J.K. Rowling’s latest book may be borrowing a little from her real life.
The Harry Potter author is raising eyebrows (yet again) with the plot of her latest novel The Ink Black Heart – part of her Cormoran Strike crime series, which is penned under the pseudonym Robert Galbraith.
The new book features a character named Edie Ledwell, a YouTube creator behind a popular cartoon whose fandom turns on her after the cartoon is criticized for being racist, ableist, and transphobic. Apparently, the transphobic accusations come from a cartoon about a hermaphrodite worm.
After the call-outs, Ledwell is doxxed (her home address being put on the internet) and starts to receive rape and death threats, and is ultimately murdered.
The novel paints “Social Justice Warriors” as an evil, coordinated group who are able to plot and pull off a murder of a creator they didn’t like.

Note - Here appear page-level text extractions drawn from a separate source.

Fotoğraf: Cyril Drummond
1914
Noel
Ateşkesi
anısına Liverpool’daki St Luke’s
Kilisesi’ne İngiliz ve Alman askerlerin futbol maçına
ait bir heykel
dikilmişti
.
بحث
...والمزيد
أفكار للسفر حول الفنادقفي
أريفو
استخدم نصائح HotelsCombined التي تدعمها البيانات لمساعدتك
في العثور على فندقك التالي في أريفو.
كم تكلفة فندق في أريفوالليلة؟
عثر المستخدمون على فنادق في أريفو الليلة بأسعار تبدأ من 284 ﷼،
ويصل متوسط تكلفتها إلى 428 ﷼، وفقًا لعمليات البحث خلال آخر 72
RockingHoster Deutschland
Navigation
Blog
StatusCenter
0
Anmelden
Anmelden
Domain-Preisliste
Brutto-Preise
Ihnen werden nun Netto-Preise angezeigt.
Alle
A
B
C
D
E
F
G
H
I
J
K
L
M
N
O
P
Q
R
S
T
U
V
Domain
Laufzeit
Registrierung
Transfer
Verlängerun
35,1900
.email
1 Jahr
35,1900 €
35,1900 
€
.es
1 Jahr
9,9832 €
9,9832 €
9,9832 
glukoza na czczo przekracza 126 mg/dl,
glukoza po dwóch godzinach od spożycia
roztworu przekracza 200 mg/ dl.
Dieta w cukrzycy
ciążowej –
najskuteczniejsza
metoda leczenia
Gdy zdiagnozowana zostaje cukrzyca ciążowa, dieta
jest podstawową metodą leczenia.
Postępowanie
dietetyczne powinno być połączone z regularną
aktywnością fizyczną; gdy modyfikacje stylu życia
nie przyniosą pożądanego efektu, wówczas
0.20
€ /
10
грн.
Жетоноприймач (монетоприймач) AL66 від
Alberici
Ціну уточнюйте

Still, despite how similar this is to Rowling’s own story of being accused of transphobia and racism and accusing people of doxxing her, the author insists it's a coincidence.

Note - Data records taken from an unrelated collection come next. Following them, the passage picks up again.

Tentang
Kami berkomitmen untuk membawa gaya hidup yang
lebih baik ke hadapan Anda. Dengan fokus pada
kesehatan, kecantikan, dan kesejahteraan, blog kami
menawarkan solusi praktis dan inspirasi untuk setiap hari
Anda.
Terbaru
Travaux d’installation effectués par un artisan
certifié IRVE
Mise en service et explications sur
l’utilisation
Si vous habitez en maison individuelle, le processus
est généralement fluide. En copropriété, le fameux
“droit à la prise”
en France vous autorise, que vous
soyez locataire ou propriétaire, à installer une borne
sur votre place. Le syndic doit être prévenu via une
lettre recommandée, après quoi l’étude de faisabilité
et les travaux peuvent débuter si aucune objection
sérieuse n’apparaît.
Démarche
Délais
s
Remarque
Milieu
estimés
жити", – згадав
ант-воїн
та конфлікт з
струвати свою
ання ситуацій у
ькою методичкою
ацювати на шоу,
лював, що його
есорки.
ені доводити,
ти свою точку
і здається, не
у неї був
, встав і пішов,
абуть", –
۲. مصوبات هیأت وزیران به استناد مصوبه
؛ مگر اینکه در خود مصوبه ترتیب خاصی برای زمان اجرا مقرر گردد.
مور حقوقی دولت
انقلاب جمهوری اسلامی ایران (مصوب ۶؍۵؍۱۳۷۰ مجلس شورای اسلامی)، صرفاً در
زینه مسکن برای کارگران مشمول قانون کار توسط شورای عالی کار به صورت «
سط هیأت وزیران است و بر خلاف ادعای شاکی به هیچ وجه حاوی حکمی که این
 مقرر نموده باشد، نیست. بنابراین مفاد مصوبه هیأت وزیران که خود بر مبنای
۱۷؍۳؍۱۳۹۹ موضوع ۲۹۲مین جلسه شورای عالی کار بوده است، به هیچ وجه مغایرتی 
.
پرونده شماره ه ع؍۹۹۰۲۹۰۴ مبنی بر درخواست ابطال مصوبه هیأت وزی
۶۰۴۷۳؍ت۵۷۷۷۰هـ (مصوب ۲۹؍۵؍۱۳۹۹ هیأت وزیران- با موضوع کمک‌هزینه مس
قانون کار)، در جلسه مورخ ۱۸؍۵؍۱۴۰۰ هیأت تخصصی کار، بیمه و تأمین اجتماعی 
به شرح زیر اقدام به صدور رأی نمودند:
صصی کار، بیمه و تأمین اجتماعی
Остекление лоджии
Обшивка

“I should make it really clear after some of the things that have happened the last year that this is not depicting [that],” she told Graham Norton.
“I had written the book before certain things happened to me online,” she continued. “I said to my husband, ‘I think everyone is going to see this as a response to what happened to me,’ but it genuinely wasn’t. The first draft of the book was finished at the point certain things happened.”

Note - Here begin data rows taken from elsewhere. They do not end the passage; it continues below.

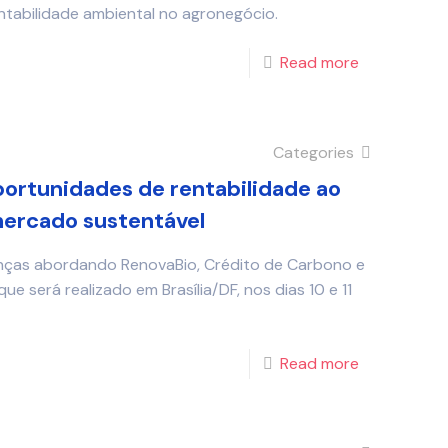
ntabilidade ambiental no agronegócio.
Read more
Categories
ortunidades de rentabilidade ao
mercado sustentável
nças abordando RenovaBio, Crédito de Carbono e
e será realizado em Brasília/DF, nos dias 10 e 11
Read more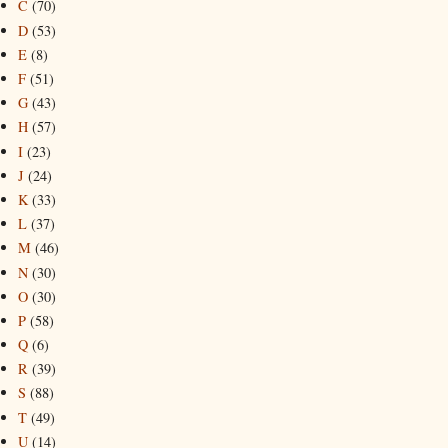
C
(70)
D
(53)
E
(8)
F
(51)
G
(43)
H
(57)
I
(23)
J
(24)
K
(33)
L
(37)
M
(46)
N
(30)
O
(30)
P
(58)
Q
(6)
R
(39)
S
(88)
T
(49)
U
(14)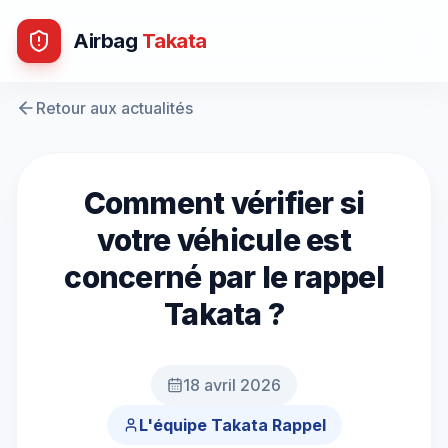
Airbag
Takata
Retour aux actualités
Comment vérifier si
votre véhicule est
concerné par le rappel
Takata ?
18 avril 2026
L'équipe Takata Rappel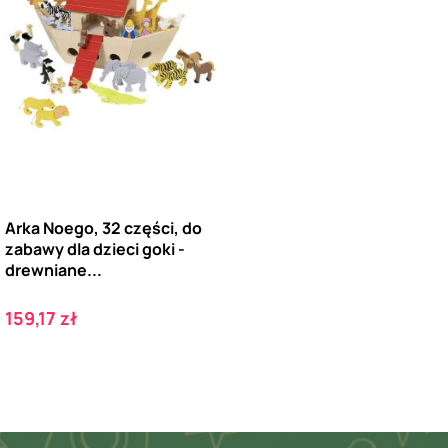
Arka Noego, 32 części, do
zabawy dla dzieci goki -
drewniane...
Cena
159,17 zł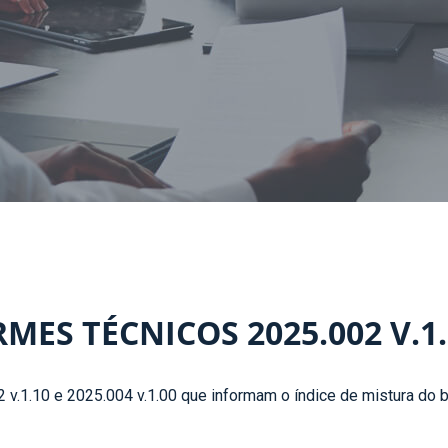
ES TÉCNICOS 2025.002 V.1.10
v.1.10 e 2025.004 v.1.00 que informam o índice de mistura do b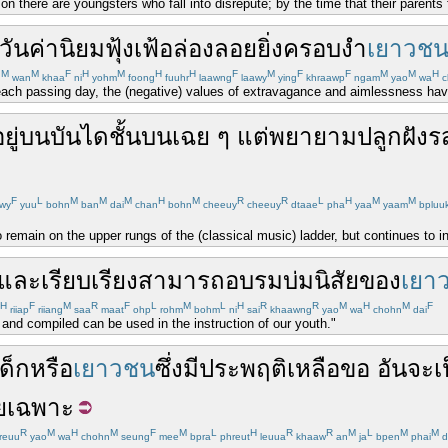
n there are youngsters who fall into disrepute; by the time that their parents fi
วัน
ค่านิยม
ฟุ้งเฟ้อ
ล่องลอย
ยิ่ง
ครอบงำ
เยาวช
M
M
F
H
M
H
H
F
M
F
F
M
M
H
n
wan
khaa
ni
yohm
foong
fuuhr
laawng
laawy
ying
khraawp
ngam
yao
wa
c
 each passing day, the (negative) values of extravagance and aimlessness ha
อยู่บน
บันได
ชั้น
บน
เฉย ๆ
แต่
พยายาม
ปลูกฝัง
ร
F
L
M
M
M
H
M
R
R
L
H
M
M
wy
yuu
bohn
ban
dai
chan
bohn
cheeuy
cheeuy
dtaae
pha
yaa
yaam
bpluu
o remain on the upper rungs of the (classical music) ladder, but continues to 
และ
เรียบเรียง
สามารถ
อบรมบ่มนิสัย
ของ
เยา
H
F
M
R
F
L
M
L
H
R
R
M
H
M
F
riiap
riiang
saa
maat
ohp
rohm
bohm
ni
sai
khaawng
yao
wa
chohn
dai
and compiled can be used in the instruction of our youth."
เด็ก
หรือ
เยาวชน
ซึ่ง
มี
ประพฤติ
เหลือขอ
อัน
จะ
เ
ยเฉพาะ
R
M
H
M
F
M
L
H
R
R
M
L
M
M
reuu
yao
wa
chohn
seung
mee
bpra
phreut
leuua
khaaw
an
ja
bpen
phai
d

This isn’t the first wild “coincidence” like this to happen recently to Rowling. When she released the first Cormoran Strike novel using the pen name Robert Galbraith, some readers noticed that her pen name is the same as Robert Galbraith Heath, a famous anti-LGBTQ+ therapist who was one of the leaders of gay conversion therapy.
Due to the fact that Rowling has become more and more violently transphobic over the last several years, and the fact that the book involves a male serial killer who disguises himself in women’s clothing, many thought that the name connection was on purpose.
“J.K. Rowling wasn't aware of Robert Galbraith Heath when choosing the pseudonym for her crime novels,” a spokesperson for Rowling told Newsweekabout the name, however. “Any assertion that there is a connection is unfounded and untrue.”
Rowling’s latest book is getting terrible reviews, with many pointing out this new strange “coincidence.”